The decision of the Technology &Construction Court on 18th December 2020 in Aqua Leisure International Ltd v Benchmark Leisure Ltd  EWHC 3511 (TCC) offered two reminders in one case that the terrain of adjudication can be slippery – in more ways than one.
Benchmark Leisure Ltd employed Aqua Leisure International Ltd to carry out works at the Alpamare waterpark in Scarborough. A dispute arose concerning Aqua’s final interim application for payment and Benchmark was ordered to pay Aqua the unpaid sums but also £12,500 in respect of Aqua’s legal costs under section 5A of the Late Payment of Commercial Debts (Interest) Act 1998.
This decision did not conclude all matters between the parties (retention and the warranty works still remained) so the parties sought to discuss settlement of their entire dealings as follows:
- Aqua sent Benchmark an email on 31st August 2017 setting out a proposed ‘payment resolution’ stated to be ‘without prejudice and subject to contract’. This provided for Aqua to be paid instalments both before and on completion of the warranty works, a percentage of said instalments being guaranteed by Benchmark’s parent company.
- Benchmark said the ‘payment resolution’ was ‘agreed’.
- Aqua advised by email of 1st September 2017 that it would prepare the draft agreement which would be ‘the binding agreement once signed by all the parties’.
- Aqua issued the deed of settlement and guarantee for execution in December 2017 at which point some instalments had been made but Benchmark had not signed the deed and had advised Aqua that there would be no guarantee.
Aqua sought to enforce the decision in April 2019 as Benchmark had still not signed the deed, nor paid the full sums due. Benchmark contested the enforcement.
The settlement deed
Benchmark argued that the decision was superseded by the ‘payment resolution’ as Aqua’s conduct had effectively waived the ‘subject to contract’ condition as Aqua had:
- performed the warranty works;
- required Benchmark to comply with the settlement deed, even when it was not signed; and
- given credit for Benchmark payments made when the deed of settlement was being drafted.
Aqua submitted that the ‘payment resolution’ was not binding unless confined to writing (which it never was).
The court’s view was clear: Aqua made it clear that there would be no binding agreement until it was reduced to writing and signed as a contract. There was nothing in Aqua’s behaviour that pointed to the existence of a new contract as distinct from the underlying construction contract. Judge Bird stated that the “case is a paradigm example of why the court ‘will not lightly hold’ that a condition that negotiations and agreements are ‘subject to contract’ has been superseded” especially when the parties (as they did here) clearly “set their own rules of engagement”. The decision could be enforced.
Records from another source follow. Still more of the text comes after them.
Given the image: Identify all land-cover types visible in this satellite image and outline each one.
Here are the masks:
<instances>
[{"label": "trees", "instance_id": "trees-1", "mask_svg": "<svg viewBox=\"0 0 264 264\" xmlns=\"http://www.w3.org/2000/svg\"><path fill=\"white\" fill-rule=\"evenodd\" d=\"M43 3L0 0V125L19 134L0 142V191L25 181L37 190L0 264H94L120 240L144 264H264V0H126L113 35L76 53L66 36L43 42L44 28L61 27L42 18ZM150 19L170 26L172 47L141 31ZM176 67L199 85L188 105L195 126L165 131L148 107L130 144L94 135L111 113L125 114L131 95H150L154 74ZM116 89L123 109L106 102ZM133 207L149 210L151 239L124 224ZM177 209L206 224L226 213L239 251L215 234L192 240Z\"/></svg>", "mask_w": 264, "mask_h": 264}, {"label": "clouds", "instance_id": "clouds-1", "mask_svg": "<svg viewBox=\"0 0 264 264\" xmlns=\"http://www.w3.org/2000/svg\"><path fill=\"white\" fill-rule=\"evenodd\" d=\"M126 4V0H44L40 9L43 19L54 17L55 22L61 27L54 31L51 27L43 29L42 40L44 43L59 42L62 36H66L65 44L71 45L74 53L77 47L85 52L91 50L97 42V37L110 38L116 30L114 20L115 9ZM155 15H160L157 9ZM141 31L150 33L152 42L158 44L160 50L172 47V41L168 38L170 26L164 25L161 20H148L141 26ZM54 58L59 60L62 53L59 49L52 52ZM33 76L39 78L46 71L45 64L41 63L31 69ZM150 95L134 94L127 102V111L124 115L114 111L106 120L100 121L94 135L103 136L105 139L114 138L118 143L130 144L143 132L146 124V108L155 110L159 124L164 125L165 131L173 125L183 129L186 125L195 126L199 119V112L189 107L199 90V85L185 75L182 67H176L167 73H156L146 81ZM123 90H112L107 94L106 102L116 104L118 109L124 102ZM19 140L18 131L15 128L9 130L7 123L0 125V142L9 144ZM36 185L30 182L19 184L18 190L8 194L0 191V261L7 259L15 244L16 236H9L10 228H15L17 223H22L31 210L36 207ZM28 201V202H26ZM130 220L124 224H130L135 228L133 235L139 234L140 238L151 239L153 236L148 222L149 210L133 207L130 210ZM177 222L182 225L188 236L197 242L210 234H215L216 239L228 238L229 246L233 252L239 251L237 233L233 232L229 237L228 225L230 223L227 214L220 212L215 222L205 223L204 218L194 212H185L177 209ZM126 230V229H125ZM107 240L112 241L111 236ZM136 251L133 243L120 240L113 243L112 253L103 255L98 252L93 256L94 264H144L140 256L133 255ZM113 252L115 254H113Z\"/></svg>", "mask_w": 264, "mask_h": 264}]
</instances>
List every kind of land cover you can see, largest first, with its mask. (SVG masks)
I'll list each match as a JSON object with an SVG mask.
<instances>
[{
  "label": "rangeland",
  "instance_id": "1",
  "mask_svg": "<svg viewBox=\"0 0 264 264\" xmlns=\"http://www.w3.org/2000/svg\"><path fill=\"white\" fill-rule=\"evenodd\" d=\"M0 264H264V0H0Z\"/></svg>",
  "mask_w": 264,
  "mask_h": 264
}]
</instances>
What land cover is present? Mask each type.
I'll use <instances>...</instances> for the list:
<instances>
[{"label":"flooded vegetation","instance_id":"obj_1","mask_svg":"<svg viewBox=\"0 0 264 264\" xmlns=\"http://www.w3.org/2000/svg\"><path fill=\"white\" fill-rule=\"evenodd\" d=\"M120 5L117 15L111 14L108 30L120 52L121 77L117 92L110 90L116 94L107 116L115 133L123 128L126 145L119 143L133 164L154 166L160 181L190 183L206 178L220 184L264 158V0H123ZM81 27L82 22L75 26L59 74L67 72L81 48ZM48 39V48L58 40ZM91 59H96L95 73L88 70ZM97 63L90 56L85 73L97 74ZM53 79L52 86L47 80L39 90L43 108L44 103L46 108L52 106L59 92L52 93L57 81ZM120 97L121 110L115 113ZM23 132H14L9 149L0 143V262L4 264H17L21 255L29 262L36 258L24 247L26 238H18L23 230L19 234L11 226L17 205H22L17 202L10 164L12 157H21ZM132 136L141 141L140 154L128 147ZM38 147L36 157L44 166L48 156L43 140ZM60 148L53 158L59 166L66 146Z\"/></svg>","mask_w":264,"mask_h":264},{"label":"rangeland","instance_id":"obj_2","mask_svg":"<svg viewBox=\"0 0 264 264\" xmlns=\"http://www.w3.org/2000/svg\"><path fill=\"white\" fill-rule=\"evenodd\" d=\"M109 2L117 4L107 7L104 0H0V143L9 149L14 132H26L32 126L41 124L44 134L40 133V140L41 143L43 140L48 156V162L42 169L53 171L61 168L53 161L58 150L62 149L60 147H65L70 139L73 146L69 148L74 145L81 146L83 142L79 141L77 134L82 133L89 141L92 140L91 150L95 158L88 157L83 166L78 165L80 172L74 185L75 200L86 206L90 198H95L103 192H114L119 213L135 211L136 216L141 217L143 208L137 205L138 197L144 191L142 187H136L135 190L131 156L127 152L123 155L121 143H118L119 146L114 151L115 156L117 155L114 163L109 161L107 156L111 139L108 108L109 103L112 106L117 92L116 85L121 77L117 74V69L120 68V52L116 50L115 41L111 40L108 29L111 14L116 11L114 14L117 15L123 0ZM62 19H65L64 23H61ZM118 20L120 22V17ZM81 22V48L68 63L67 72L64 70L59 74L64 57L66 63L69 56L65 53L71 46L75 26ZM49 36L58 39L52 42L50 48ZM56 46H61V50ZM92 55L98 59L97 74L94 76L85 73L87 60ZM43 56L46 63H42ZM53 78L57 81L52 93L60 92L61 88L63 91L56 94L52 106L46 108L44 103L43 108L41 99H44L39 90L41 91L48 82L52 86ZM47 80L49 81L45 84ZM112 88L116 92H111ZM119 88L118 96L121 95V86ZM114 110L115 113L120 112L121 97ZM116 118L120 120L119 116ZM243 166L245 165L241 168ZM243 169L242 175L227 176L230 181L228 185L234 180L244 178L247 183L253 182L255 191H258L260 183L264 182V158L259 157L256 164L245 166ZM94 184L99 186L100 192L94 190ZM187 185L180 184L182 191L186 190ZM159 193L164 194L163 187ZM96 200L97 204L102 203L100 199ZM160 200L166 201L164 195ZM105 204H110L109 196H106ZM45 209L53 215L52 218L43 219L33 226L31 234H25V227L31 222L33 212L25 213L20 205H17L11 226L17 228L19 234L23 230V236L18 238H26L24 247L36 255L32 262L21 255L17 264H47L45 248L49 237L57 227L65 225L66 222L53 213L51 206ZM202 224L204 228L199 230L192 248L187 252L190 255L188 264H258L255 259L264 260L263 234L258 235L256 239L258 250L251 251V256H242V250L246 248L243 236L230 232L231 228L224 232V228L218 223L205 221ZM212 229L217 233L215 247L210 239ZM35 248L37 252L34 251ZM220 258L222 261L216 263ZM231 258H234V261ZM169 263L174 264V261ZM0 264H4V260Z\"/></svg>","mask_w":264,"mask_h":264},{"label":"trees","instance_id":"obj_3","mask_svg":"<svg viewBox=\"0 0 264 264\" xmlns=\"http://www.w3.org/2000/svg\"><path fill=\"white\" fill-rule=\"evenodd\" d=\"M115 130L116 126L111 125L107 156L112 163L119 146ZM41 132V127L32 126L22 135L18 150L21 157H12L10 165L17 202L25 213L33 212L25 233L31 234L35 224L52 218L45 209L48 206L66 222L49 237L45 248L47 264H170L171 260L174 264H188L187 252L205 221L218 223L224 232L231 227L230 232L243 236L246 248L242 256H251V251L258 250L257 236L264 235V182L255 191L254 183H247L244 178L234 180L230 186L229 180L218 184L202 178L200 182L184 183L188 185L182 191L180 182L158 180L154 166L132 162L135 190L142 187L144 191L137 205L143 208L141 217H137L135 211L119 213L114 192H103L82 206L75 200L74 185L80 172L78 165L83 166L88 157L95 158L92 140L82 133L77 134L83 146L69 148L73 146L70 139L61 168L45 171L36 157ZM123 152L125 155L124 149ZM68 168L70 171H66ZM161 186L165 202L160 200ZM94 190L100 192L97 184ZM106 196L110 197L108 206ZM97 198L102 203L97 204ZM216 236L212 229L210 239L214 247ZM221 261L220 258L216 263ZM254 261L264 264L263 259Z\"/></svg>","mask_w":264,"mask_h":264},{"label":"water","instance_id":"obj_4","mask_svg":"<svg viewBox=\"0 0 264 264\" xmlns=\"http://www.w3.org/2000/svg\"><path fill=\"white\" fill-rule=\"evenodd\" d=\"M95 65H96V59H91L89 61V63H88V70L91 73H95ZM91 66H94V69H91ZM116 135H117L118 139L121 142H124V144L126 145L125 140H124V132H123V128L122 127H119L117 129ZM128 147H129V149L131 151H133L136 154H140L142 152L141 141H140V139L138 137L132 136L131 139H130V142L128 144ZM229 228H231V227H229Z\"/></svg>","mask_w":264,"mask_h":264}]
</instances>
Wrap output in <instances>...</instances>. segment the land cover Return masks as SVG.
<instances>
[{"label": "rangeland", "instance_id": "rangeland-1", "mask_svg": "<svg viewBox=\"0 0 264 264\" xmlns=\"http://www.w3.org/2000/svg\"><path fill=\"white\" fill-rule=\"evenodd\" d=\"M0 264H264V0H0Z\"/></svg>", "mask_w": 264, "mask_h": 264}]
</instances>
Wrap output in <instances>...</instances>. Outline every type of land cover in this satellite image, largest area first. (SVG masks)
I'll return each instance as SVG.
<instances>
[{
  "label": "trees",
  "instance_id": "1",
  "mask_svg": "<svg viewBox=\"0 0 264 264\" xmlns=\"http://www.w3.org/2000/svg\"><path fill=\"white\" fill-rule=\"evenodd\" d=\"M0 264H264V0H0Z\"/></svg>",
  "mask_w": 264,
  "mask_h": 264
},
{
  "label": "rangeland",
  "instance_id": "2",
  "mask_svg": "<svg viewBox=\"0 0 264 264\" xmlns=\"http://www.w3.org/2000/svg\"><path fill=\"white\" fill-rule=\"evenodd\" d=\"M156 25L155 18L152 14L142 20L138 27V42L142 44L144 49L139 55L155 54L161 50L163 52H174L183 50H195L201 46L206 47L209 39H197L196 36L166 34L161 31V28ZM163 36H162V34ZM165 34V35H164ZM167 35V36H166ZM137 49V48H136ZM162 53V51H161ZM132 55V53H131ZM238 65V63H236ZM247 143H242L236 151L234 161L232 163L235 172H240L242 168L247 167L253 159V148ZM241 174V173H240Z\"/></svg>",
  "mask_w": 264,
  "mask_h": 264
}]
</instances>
Benchmark argued the adjudicator had no power to award Aqua its legal costs given the post-decision judgment in Enviroflow v Redhill  EWHC 2159 (TCC). Benchmark sought a declaration that the adjudicator had been wrong in law to award costs.
Notwithstanding the lack of jurisdiction, Aqua argued that as Benchmark had engaged with Aqua’s costs claim in the adjudication without reserving its position, it had waived its right to challenge the decision on that basis.
The power to award legal costs under the act arose as an implied term of contract. However, sections 108A(1) and (2) of the Housing Grants, Construction & Regeneration Act 1996 makes any such implied term a nullity as any purported agreement about the costs of adjudication had to be:
- in writing in the underlying construction contract and confer power on the adjudicator to allocate his fees and expenses as between the parties; or
- in writing in an agreement between the parties after the giving of notice of intention to refer the dispute to adjudication.
As there was no such agreement, the court found that the parties were barred from relying on the act. The adjudicator had no jurisdiction to make the award as the act plainly had no application to the case. While the court acknowledged that conduct may give rise to a waiver of a jurisdictional challenge, this point was incapable of being waived because the absence of jurisdiction arose from statutory provisions that could not be overridden by agreement or conduct.